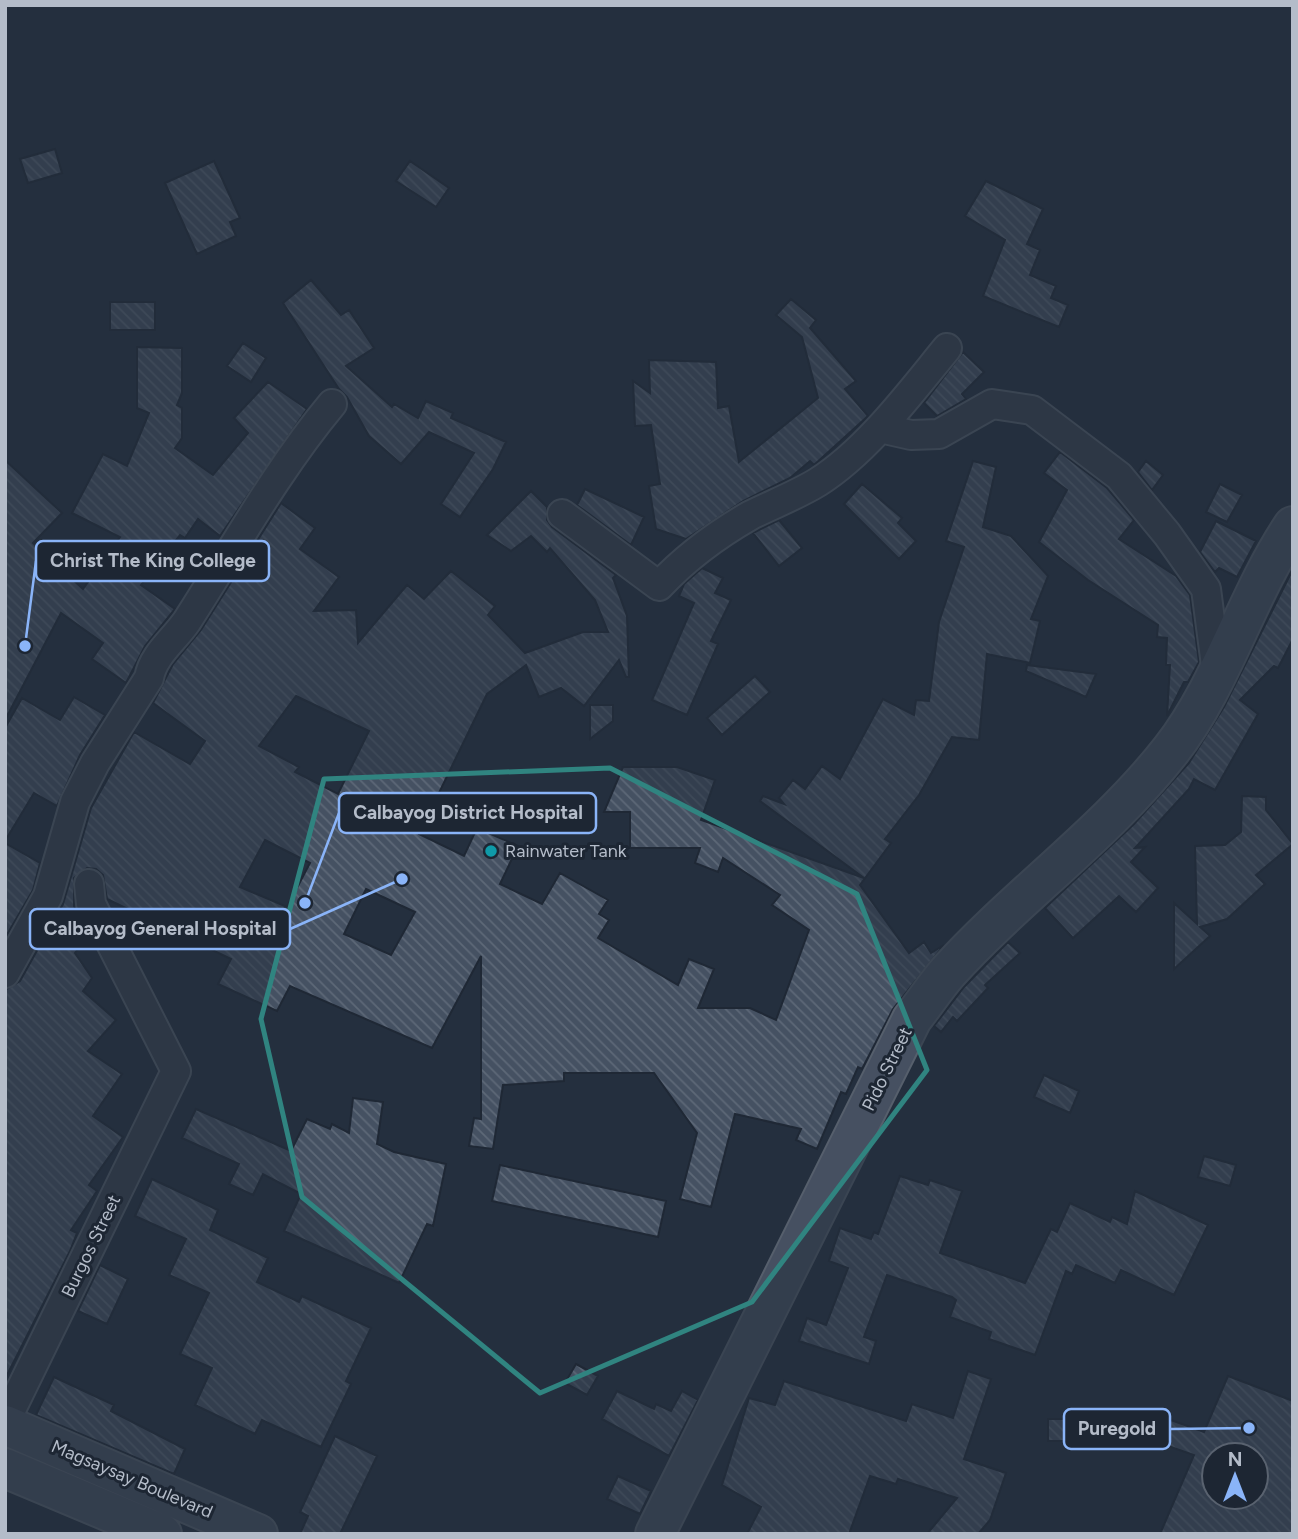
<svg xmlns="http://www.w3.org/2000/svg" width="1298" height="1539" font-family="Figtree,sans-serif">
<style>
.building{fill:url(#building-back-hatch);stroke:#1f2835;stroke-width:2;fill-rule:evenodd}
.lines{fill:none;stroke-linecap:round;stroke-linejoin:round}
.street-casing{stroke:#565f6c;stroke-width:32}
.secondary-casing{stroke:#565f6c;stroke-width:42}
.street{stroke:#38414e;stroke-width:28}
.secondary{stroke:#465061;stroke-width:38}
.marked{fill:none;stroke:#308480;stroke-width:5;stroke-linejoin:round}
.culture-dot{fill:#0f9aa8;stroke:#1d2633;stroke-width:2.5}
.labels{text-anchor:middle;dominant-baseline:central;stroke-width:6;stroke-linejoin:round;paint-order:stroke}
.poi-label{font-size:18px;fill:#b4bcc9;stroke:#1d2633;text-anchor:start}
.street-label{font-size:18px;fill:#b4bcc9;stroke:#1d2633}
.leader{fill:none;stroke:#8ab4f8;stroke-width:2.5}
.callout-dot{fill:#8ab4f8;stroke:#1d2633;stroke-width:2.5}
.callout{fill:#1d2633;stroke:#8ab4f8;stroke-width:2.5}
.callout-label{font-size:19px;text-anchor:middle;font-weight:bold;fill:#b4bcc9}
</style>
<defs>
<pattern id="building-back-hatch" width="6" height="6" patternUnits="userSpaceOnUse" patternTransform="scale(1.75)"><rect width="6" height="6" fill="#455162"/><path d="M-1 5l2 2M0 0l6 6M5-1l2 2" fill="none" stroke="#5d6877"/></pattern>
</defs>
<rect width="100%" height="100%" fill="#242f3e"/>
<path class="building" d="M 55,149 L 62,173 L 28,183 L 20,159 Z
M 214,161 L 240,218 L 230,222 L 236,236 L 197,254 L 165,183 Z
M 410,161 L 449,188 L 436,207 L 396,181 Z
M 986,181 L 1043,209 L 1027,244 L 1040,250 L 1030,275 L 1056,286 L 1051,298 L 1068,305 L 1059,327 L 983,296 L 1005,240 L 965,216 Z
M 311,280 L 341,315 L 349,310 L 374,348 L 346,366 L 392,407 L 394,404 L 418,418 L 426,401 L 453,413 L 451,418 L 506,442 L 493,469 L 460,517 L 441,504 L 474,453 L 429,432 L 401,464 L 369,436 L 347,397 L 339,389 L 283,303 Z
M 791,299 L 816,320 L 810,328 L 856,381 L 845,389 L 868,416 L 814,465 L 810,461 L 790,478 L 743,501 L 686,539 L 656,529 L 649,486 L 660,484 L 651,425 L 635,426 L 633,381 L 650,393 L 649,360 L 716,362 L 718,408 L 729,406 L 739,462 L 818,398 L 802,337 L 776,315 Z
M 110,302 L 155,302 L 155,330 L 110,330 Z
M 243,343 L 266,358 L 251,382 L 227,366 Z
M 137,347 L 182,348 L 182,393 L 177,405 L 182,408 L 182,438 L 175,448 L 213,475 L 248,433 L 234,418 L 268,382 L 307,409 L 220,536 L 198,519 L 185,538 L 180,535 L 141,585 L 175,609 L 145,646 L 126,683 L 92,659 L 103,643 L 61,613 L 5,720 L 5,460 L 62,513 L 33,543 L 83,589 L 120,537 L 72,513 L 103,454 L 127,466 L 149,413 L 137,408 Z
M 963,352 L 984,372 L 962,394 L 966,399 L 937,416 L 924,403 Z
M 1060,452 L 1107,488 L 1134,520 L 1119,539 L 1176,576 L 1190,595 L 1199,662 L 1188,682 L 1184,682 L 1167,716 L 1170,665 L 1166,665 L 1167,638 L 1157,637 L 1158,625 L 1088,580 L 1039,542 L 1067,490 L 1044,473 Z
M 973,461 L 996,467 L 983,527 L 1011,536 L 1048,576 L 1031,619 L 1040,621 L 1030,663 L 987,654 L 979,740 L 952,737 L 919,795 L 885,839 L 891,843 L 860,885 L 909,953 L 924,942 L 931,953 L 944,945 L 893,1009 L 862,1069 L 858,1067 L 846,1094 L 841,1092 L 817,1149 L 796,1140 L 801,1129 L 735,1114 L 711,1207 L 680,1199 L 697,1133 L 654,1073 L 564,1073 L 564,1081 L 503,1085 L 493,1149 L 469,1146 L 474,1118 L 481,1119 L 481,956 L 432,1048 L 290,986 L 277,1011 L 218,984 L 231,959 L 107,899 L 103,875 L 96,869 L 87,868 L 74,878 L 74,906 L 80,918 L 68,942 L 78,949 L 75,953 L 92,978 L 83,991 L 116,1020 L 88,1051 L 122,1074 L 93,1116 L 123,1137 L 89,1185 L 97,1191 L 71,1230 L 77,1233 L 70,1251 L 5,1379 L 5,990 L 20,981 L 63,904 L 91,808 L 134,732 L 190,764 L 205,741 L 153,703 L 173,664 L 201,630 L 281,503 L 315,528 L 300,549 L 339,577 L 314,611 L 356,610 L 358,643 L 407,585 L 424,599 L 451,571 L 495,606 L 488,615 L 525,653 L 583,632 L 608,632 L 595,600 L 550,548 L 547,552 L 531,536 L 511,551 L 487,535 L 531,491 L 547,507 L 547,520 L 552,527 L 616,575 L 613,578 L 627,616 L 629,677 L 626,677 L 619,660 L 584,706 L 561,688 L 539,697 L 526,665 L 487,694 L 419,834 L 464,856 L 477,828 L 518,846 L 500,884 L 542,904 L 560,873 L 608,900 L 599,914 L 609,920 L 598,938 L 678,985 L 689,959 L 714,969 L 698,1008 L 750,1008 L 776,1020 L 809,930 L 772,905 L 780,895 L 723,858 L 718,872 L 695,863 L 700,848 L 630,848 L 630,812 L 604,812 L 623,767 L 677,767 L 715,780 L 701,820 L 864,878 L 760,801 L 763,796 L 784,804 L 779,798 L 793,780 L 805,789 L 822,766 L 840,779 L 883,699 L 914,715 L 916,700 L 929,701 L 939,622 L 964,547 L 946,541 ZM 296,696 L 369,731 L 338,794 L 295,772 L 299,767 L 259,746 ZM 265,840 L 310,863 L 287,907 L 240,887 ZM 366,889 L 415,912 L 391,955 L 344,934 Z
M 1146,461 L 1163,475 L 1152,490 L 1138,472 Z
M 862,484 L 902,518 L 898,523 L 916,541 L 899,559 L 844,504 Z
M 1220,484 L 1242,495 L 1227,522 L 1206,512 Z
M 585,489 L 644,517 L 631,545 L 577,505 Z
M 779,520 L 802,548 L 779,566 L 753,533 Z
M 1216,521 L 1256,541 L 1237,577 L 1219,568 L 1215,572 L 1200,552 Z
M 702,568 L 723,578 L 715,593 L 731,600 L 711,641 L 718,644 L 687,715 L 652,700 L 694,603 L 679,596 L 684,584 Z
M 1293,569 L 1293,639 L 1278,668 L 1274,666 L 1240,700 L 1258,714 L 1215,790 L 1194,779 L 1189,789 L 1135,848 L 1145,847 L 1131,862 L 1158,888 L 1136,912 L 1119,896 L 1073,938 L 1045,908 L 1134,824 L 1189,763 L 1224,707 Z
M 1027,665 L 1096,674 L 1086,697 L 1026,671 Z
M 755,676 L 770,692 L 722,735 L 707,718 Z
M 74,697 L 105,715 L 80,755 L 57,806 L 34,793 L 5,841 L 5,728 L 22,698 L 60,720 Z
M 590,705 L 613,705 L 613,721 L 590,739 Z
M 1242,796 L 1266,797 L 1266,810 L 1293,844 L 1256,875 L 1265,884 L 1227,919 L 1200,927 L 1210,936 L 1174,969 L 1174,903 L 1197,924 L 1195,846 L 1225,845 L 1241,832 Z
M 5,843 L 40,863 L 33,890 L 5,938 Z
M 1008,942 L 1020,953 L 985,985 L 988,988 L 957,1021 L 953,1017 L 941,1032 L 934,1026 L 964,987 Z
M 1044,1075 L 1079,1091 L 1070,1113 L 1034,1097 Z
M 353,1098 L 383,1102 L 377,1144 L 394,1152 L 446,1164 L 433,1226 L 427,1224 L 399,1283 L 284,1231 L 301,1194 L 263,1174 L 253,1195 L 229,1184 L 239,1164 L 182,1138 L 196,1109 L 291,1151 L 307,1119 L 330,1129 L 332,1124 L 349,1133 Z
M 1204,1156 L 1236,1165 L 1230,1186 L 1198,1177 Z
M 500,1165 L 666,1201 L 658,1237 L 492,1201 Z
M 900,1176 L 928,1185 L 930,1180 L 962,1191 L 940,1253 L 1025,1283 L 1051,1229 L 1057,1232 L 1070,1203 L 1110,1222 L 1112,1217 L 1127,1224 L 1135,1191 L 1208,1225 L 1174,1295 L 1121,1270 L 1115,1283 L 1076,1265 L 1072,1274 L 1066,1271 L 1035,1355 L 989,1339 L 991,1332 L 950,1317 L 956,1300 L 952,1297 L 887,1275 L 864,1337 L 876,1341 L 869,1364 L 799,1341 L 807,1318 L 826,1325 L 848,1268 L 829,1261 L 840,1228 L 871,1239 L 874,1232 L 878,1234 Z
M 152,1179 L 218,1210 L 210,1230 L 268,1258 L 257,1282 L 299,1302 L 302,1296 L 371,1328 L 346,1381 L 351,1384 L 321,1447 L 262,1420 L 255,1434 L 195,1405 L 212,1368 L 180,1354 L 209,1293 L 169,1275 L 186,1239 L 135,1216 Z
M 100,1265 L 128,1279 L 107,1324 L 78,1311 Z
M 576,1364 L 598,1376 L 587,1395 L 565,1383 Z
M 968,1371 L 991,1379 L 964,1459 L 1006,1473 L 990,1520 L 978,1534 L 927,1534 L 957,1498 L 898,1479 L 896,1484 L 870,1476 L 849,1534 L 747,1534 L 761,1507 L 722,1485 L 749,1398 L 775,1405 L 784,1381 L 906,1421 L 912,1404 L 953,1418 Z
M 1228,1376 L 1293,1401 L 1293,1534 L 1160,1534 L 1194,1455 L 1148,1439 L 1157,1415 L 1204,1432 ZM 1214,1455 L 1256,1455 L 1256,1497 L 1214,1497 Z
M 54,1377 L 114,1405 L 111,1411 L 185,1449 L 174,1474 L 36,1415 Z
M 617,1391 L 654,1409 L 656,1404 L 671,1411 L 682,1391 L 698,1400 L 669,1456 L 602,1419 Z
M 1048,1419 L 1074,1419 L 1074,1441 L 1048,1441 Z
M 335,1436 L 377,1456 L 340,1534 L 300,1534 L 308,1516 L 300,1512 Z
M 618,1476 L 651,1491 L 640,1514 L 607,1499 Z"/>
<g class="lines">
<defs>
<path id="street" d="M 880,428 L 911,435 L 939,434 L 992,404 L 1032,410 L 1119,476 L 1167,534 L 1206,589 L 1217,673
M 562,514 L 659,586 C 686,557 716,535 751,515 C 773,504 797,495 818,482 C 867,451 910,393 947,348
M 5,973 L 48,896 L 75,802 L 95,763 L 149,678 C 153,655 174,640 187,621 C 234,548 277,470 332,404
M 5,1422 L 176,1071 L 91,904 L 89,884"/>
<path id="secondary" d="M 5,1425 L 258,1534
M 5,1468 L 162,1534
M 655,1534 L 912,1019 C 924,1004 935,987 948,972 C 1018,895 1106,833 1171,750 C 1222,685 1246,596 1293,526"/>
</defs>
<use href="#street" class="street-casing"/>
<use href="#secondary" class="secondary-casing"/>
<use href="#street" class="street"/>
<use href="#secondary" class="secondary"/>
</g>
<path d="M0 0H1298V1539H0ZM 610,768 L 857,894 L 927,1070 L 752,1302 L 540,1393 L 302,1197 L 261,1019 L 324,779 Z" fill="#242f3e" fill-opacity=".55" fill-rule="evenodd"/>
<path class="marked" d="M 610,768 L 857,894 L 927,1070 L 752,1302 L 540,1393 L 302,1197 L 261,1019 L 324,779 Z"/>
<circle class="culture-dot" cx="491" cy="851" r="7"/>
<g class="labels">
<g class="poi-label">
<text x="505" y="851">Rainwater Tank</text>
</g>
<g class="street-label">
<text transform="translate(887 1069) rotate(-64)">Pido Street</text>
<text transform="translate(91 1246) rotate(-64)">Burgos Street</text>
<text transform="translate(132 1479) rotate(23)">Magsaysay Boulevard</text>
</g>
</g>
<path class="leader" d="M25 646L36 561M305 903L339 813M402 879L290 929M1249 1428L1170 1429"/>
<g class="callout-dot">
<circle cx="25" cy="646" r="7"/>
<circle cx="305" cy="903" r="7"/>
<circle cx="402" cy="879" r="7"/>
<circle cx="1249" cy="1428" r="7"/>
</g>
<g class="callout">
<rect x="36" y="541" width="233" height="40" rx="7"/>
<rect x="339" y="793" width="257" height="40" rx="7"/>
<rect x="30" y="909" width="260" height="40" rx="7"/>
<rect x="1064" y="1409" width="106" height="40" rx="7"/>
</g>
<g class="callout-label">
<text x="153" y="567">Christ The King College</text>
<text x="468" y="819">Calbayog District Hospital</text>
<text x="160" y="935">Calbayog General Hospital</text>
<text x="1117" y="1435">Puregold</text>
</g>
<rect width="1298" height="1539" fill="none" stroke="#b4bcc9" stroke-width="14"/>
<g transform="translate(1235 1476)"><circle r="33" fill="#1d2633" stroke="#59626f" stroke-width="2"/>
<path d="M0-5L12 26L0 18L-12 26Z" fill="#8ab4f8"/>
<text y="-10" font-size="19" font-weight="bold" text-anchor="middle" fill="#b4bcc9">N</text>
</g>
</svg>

● **TASK ITEM**
As you read the records above, find each line that contains "lines" and copy it.

● **EXERCISE OUTPUT**
.lines{fill:none;stroke-linecap:round;stroke-linejoin:round}
<g class="lines">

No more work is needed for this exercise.